=== Görevler ===
1. İcranın iadesinde faiz konulu metne göre temerrüt faizi, 3095 sayılı Kanunun hangi maddesinde düzenlenmiştir?
2. İcranın iadesinde faiz konulu metinden "Alacaklının açıkça avans" sözleriyle başlayıp "işlerdendir (TTK 3/1)." sözleriyle biten bölümü aynen döndürün.
3. İcranın iadesinde faiz konulu metni son cümlesinden sonra devam ettirin.

___ Verilen Metin

Alacaklı bu parayı iadesi istendiği hâlde iade etmemesi bir temerrüt hâlidir. Bu durum temerrüt hâli kabul edilmiyorsa zaten icranın iadesinde faiz olmaması gerekir. Zira temerrüt faizi kuralları dışında bir nedenle faiz alınması gerekiyorsa bu konuda bir sözleşme veya kanun hükmü olması gerekir. Oysa ki Kanunda, icranın iadesinde faiz alınacağı açıkça düzenlenmediğinden uygulamada alınacağı kabul edilen bu faizin dayanağını temerrüt faizi kuralları oluşturmaktadır.

Bu faiz temerrüt faizi olduğuna göre uygulanacak temerrüt faizi oranının da temerrüt faizi kurallarına göre belirlenmesi gerekir. 3095 sayılı Kanuni Faiz ve Temerrüt Faizine İlişkin Kanunun 2. maddesinde temerrüt faizi düzenlenmiştir. Bu maddede; Bir miktar paranın ödenmesinde temerrüde düşen borçlu, sözleşme ile aksi kararlaştırılmadıkça, geçmiş günler için 1 inci maddede belirlenen yasal faiz oranına göre temerrüt faizi ödemeye mecbur olduğu (md. 2/1), Türkiye Cumhuriyet Merkez Bankasının önceki yılın 31 Aralık günü kısa vadeli avanslar için uyguladığı faiz oranı, yukarıda açıklanan miktardan fazla ise, arada sözleşme olmasa bile ticari işlerde temerrüt faizi bu oran üzerinden istenebileceği, Söz konusu avans faiz oranı, 30 Haziran günü önceki yılın 31 Aralık günü uygulanan avans faiz oranından beş puan veya daha çok farklı ise yılın ikinci yarısında bu oranın geçerli olacağı (md. 2/2) düzenlenmiştir.

Alacaklının açıkça avans faizi talebi bulunması hâlinde ticarî işlerde avans faizi oranında temerrüt faizi uygulanacak açık bir talep yoksa yasal faiz uygulanacaktır.

Avans faizi uygulanması mümkün olan ticarî işlerin ne olduğu konusunda 6102 sayılı TTK hükümlerine bakmak gerekir.

Bir tacirin borçlarının ticarî olması asıldır. Ancak, gerçek kişi olan bir tacir, işlemi yaptığı anda bunun ticarî işletmesiyle ilgili olmadığını diğer tarafa açıkça bildirdiği veya işin ticarî sayılmasına durum elverişli olmadığı takdirde borç adi sayılır. (TTK 19/1) Taraflardan yalnız biri için ticarî iş niteliğinde olan sözleşmeler, Kanunda aksine hüküm bulunmadıkça, diğeri için de ticarî iş sayılır (TTK 19/2).

TTK’nda düzenlenen hususlarla bir ticarî işletmeyi ilgilendiren bütün işlem ve fiiller ticarî işlerdendir (TTK 3/1).

______
___ Veriler

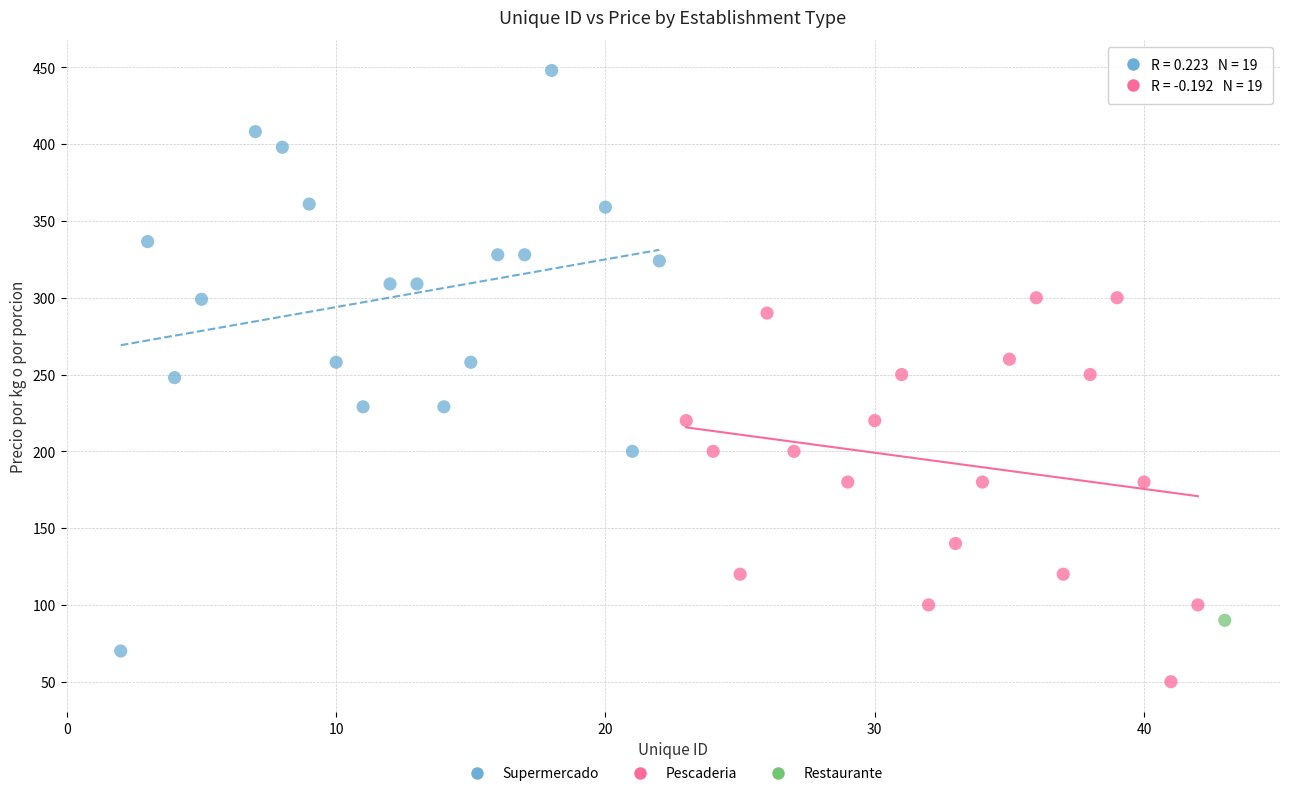

What are all the series names shown in the legend?

Supermercado, Pescaderia, Restaurante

______

=== Verilen Yanıtlar ===
1. Temerrüt faizi, 3095 sayılı Kanunun 2. maddesinde düzenlenmiştir.

2.
Alacaklının açıkça avans faizi talebi bulunması hâlinde ticarî işlerde avans faizi oranında temerrüt faizi uygulanacak açık bir talep yoksa yasal faiz uygulanacaktır.

Avans faizi uygulanması mümkün olan ticarî işlerin ne olduğu konusunda 6102 sayılı TTK hükümlerine bakmak gerekir.

Bir tacirin borçlarının ticarî olması asıldır. Ancak, gerçek kişi olan bir tacir, işlemi yaptığı anda bunun ticarî işletmesiyle ilgili olmadığını diğer tarafa açıkça bildirdiği veya işin ticarî sayılmasına durum elverişli olmadığı takdirde borç adi sayılır. (TTK 19/1) Taraflardan yalnız biri için ticarî iş niteliğinde olan sözleşmeler, Kanunda aksine hüküm bulunmadıkça, diğeri için de ticarî iş sayılır (TTK 19/2).

TTK’nda düzenlenen hususlarla bir ticarî işletmeyi ilgilendiren bütün işlem ve fiiller ticarî işlerdendir (TTK 3/1).

3.
İcranın iadesinde yapılan iade bir sözleşme ilişkisi çerçevesinde yapılan bir işlem olmayıp bir kanun hükmünün yerine getirilmesi olduğundan iadesi istenen para için TTK 19. madde hükmüne göre ticarî iş sayılarak avans faizi oranında temerrüt faizi istenmesi mümkün değil ise de bir ticarî işletmeyi ilgilendiren bütün işlem ve fiillerin ticarî işlerden olduğu (TTK 3/1) kuralına göre icranın iadesinde avans faizi istenmesi mümkündür. Zira alacaklı gerçekte alacaklı olmadığı bir parayı cebri icra ile tahsil etmiş ve bu tahsil geçerli icra işlemlerine dayansa da sonuçta kesinleşen bir ilamla gerçekte alacaklı olunmayan bir paranın haksız olarak tahsili tacirin ticarî işletmesini ilgilendiren işlem ve fiili niteliği çok açıktır. Bunun sonucu ise icra prosedürü içinde bunun ticarî iş sayılması ve iadesinde de avans faizi oranında temerrüt faizi istenebilecek olmasıdır.

Yukarıda yapılan açıklama ve sözü edilen kurallarla birlikte somut olay değerlendirildiğinde; davacı bu parayı icra prosedürü içinde, işletmesi için ticarî iş sayılacak biçimde tahsil etmiş olup iadesi istenmesine rağmen süresinde iade edilmediği takdirde avans faizi oranında temerrüt faizi istenmesi mümkündür. İcranın iadesini isteyen borçlu avans faiziyle icranın iadesi talebinde bulunmuş ve avans faizi konusunda talep şartı da gerçekleşmiştir. Mahkemenin avans faizi istenebileceğine dair kabulü yukarıda yer verilen değişik gerekçeyle uygundur. Değişik bozma yönünde oluşan değerli çoğunluk görüşüne diğer yönlerden katılmakta isek de avans faizi değil yasal faiz uygulanması gerektiği yönünde oluşan bölümü yönünden katılamıyoruz.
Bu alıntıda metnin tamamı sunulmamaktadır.